In what can only be described as “gross incompetence”, ongoing mechanical problems at the Inkerman Mill have slowed this year’s harvest – increasing the season length, resulting in a loss of profits for farmers, and stripping the Burdekin community of crucial cash flow.
In the latest incident on Friday, the mill’s superheater broke down, resulting in a stop to harvesting until Tuesday.
With 94,000 tonnes of cane still to be processed by the end of the season, farmers have lost all confidence in the mill’s capabilities.
Now AgForce is calling for mill owner Wilmar Sugar to collaborate with farmers and put a stop to the intransigence ingrained throughout its Australian contingent once and for all.
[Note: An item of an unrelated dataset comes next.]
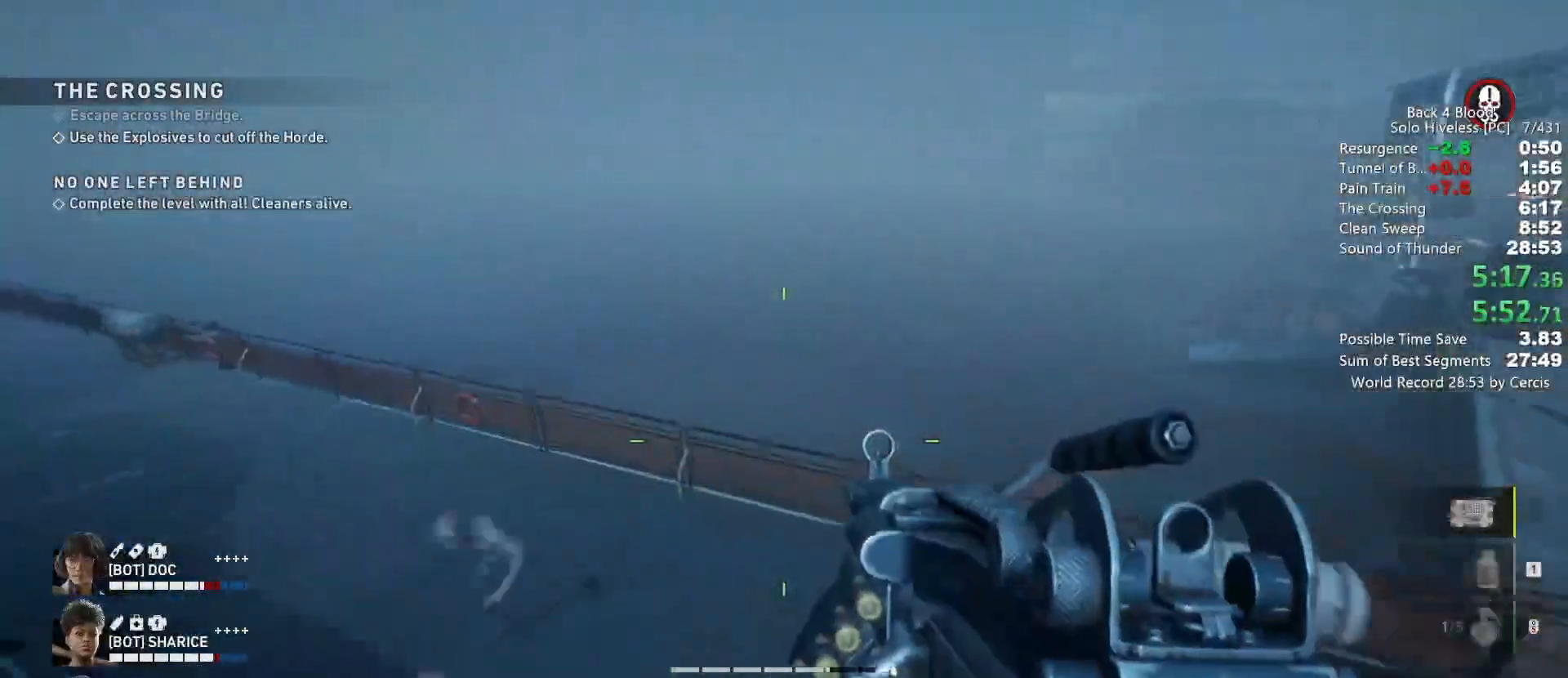
{"keys": [], "mouse": [], "events": [[67, "w", "up"], [500, "a", "up"]]}
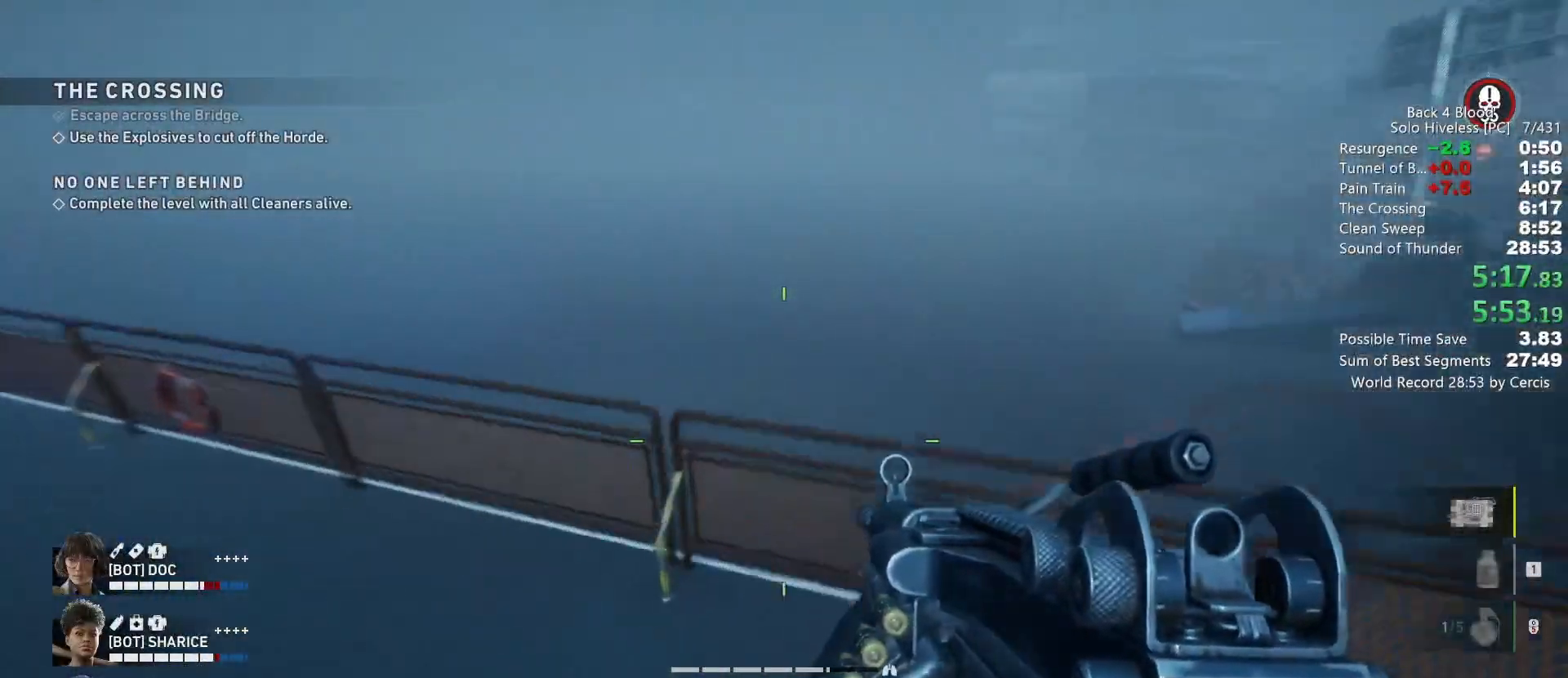
{"keys": ["w"], "mouse": [], "events": [[33, "w", "down"], [133, "space", "down"], [267, "space", "up"], [333, "space", "down"], [400, "space", "up"]]}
AgForce Cane Board President and sugarcane farmer Ricky Mio said the mill’s slow crushing rate was a long running issue that should have been fixed by now.
“The bottom line is our farmers make their money at the end of the season, once fixed costs of the harvest are covered,” he said.
“Due to somebody else’s gross incompetence we run the risk of being out of pocket, and at the worst possible time of year.
“I understand that Wilmar is doing its best to get on top of these mechanical issues, but the fact that farmers have to bear the brunt of it is nothing short of disgraceful.
“If a white-collar worker spent his whole year working hard for a company, and then through no fault of his own, had his salary taken away just before Christmas, people would be up in arms.
“Why should it be any different for farmers?
“I am concerned for the financial implications of our members, other producers, and contracting crews, but also the toll something like this may take on a person’s mental health.
“Christmas is traditionally a joyous time of year, but also one that puts pressure on the pocket, and this shambles is just another blow for sugarcane farmers at the end of a hard year.”
In recent years, Inkerman Mill has struggled to achieve crushing rates of more than 90 per cent of capacity.
Mr Mio said it was high time mill bosses engaged with producers and worked with them to prevent delays like this happening again.
“We feel there are issues with this mill that need to be resolved sooner rather than later,” he added.
“It’s important to maintain a clear and open dialogue so we can find a solution to this totally avoidable, abysmal situation.”